__TASKS TO PERFORM__.
1. Using the combinations write-up, explain why the solution needs a start variable.
2. Print the portion of the combinations write-up from "We can see that" up to and including "numbers, we return.".
3. According to the combinations write-up, what is the base case?

__SOURCE EXTRACT__.
----

Problem

Given two integers $n$ and $k$, return all possible combinations of $k$ numbers out of $1$ … $n$.

Example:

Input: n = 4, k = 2
Output:
[
  [2,4],
  [3,4],
  [2,3],
  [1,2],
  [1,3],
  [1,4],
]

Explanation

When $n = 4$ and $k = 2$, we can only have two numbers in the sublist. If for the first number we choose $1$, then the second number we can have $2$, $3$, $4$. If for the first number we choose $3$, we can only have $4$ as the second number.
We can see that we need to use iteration to choose the first number, then for the second number, we start looping from the first number plus one.
So, we need to have a start variable, result, temp, n and k variables.
The base case is whenever the temp variable already have $k$ numbers, we return.

Solution

class Solution {
    void dfs(int n, int k, int start, List<Integer> temp, List<List<Integer>> res) {
        if (temp.size() == k) {
            res.add(new ArrayList<Integer>(temp));
            return;
        }
        for (int i = start; i <= n; i++) {
            temp.add(i);
            dfs(n, k, i+1, temp, res);
            temp.remove(temp.size()-1);
        }
    }
    public List<List<Integer>> combine(int n, int k) {
        List<List<Integer>> res = new ArrayList<List<Integer>>();
        List<Integer> temp = new ArrayList<Integer>();
        dfs(n, k, 1, temp, res);
        return res;
    }
}

----

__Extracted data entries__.

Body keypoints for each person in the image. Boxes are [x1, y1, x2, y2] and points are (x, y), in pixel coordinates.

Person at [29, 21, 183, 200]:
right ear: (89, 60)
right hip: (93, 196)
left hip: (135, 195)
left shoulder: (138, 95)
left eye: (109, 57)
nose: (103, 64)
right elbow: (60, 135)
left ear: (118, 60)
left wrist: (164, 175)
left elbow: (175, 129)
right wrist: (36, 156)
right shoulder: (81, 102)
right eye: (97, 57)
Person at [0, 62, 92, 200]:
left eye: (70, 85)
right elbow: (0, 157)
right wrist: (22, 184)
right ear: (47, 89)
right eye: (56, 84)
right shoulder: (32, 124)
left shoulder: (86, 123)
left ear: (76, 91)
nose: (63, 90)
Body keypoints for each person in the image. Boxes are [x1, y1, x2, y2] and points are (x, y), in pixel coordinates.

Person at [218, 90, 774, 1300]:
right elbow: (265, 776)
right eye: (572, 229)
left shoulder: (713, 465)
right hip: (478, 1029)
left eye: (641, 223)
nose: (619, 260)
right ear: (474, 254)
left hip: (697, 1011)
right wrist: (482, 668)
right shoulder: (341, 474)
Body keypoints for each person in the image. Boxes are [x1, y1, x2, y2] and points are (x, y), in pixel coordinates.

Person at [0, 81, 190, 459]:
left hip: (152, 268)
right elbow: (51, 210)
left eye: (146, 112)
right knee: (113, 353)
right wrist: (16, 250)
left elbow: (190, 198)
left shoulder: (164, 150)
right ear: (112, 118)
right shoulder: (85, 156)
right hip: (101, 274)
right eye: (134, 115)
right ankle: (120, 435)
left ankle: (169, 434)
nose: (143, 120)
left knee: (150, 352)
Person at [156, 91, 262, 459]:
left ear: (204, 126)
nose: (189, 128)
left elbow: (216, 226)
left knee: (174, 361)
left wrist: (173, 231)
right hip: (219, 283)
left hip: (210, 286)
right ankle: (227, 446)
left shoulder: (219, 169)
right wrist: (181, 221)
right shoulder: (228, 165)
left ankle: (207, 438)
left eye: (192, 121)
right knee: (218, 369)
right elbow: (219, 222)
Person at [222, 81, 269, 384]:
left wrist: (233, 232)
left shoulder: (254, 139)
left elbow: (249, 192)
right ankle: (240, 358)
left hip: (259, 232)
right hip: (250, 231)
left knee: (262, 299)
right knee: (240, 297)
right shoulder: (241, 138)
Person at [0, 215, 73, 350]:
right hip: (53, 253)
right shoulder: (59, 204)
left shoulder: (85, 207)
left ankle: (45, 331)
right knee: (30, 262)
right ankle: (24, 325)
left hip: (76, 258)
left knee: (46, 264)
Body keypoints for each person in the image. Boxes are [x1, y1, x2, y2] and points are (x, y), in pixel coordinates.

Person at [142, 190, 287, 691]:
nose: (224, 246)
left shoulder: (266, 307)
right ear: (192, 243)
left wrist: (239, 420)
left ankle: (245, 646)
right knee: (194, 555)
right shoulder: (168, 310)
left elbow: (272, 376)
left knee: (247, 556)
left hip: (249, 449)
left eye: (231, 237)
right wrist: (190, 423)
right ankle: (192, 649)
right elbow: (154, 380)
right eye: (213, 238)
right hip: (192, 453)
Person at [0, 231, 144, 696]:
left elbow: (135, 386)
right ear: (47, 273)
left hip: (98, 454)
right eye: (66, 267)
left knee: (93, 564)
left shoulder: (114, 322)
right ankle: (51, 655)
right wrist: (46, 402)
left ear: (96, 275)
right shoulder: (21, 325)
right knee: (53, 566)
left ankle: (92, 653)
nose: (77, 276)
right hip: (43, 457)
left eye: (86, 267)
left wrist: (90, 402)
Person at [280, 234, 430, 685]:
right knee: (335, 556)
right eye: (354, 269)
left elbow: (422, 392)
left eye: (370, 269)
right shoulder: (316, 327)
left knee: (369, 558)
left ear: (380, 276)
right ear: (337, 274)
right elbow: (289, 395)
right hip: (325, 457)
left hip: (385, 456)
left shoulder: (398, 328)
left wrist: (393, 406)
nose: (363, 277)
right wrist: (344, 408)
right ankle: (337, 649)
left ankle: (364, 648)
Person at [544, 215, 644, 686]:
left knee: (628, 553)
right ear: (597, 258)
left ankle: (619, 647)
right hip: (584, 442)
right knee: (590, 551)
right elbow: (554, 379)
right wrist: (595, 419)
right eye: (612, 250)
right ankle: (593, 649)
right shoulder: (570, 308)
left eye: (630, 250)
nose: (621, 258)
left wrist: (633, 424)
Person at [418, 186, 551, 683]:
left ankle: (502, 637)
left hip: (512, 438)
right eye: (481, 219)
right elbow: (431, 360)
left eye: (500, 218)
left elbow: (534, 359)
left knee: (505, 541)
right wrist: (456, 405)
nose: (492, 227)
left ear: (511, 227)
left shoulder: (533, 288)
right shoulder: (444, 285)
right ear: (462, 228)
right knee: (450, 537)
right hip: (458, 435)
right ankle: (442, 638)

----

__SOLUTIONS TO THE TASKS__.
1. Iteration picks the first number, and the loop for the second number starts at the first number plus one. A start variable is therefore needed to track where each loop begins.

2.
We can see that we need to use iteration to choose the first number, then for the second number, we start looping from the first number plus one.
So, we need to have a start variable, result, temp, n and k variables.
The base case is whenever the temp variable already have $k$ numbers, we return.

3. The base case is reached when the temp variable already has k numbers, and then the method returns.